# TASK DIRECTIONS
Update the lines below by replacing every occurrence of "series names" with "series labels" and leaving everything else unchanged.
+++++
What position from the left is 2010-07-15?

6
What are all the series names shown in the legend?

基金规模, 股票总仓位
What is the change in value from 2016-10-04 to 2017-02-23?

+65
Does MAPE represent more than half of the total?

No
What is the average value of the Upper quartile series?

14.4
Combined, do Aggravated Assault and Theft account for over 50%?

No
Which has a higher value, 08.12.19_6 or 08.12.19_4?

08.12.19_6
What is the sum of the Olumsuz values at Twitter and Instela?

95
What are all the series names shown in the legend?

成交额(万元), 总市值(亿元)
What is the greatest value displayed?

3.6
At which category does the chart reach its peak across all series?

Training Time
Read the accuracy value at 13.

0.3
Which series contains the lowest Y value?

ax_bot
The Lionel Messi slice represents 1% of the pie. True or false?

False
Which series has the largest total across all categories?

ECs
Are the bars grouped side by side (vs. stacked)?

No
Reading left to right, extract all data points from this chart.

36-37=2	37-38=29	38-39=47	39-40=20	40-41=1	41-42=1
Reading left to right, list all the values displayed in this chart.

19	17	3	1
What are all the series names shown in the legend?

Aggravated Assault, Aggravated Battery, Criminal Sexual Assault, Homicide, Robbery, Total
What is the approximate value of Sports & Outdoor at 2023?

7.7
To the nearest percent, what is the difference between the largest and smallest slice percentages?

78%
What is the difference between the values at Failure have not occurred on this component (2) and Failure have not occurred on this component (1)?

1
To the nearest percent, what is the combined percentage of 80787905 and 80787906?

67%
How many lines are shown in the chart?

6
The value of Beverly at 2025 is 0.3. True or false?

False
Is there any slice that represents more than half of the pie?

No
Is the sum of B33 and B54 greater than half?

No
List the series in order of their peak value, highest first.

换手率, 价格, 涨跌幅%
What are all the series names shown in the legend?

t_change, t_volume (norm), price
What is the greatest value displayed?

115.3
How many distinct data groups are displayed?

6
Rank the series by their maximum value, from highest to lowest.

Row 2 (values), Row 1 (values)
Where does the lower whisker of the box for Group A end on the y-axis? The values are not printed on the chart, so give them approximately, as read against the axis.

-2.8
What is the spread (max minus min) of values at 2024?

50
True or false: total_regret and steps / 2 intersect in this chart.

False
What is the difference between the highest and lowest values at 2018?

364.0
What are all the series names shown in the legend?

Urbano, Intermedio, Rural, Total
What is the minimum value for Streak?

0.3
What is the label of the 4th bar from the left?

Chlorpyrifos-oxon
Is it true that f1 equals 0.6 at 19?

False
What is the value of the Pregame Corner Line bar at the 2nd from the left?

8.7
+++++
# EXERCISE RESULT
What position from the left is 2010-07-15?

6
What are all the series labels shown in the legend?

基金规模, 股票总仓位
What is the change in value from 2016-10-04 to 2017-02-23?

+65
Does MAPE represent more than half of the total?

No
What is the average value of the Upper quartile series?

14.4
Combined, do Aggravated Assault and Theft account for over 50%?

No
Which has a higher value, 08.12.19_6 or 08.12.19_4?

08.12.19_6
What is the sum of the Olumsuz values at Twitter and Instela?

95
What are all the series labels shown in the legend?

成交额(万元), 总市值(亿元)
What is the greatest value displayed?

3.6
At which category does the chart reach its peak across all series?

Training Time
Read the accuracy value at 13.

0.3
Which series contains the lowest Y value?

ax_bot
The Lionel Messi slice represents 1% of the pie. True or false?

False
Which series has the largest total across all categories?

ECs
Are the bars grouped side by side (vs. stacked)?

No
Reading left to right, extract all data points from this chart.

36-37=2	37-38=29	38-39=47	39-40=20	40-41=1	41-42=1
Reading left to right, list all the values displayed in this chart.

19	17	3	1
What are all the series labels shown in the legend?

Aggravated Assault, Aggravated Battery, Criminal Sexual Assault, Homicide, Robbery, Total
What is the approximate value of Sports & Outdoor at 2023?

7.7
To the nearest percent, what is the difference between the largest and smallest slice percentages?

78%
What is the difference between the values at Failure have not occurred on this component (2) and Failure have not occurred on this component (1)?

1
To the nearest percent, what is the combined percentage of 80787905 and 80787906?

67%
How many lines are shown in the chart?

6
The value of Beverly at 2025 is 0.3. True or false?

False
Is there any slice that represents more than half of the pie?

No
Is the sum of B33 and B54 greater than half?

No
List the series in order of their peak value, highest first.

换手率, 价格, 涨跌幅%
What are all the series labels shown in the legend?

t_change, t_volume (norm), price
What is the greatest value displayed?

115.3
How many distinct data groups are displayed?

6
Rank the series by their maximum value, from highest to lowest.

Row 2 (values), Row 1 (values)
Where does the lower whisker of the box for Group A end on the y-axis? The values are not printed on the chart, so give them approximately, as read against the axis.

-2.8
What is the spread (max minus min) of values at 2024?

50
True or false: total_regret and steps / 2 intersect in this chart.

False
What is the difference between the highest and lowest values at 2018?

364.0
What are all the series labels shown in the legend?

Urbano, Intermedio, Rural, Total
What is the minimum value for Streak?

0.3
What is the label of the 4th bar from the left?

Chlorpyrifos-oxon
Is it true that f1 equals 0.6 at 19?

False
What is the value of the Pregame Corner Line bar at the 2nd from the left?

8.7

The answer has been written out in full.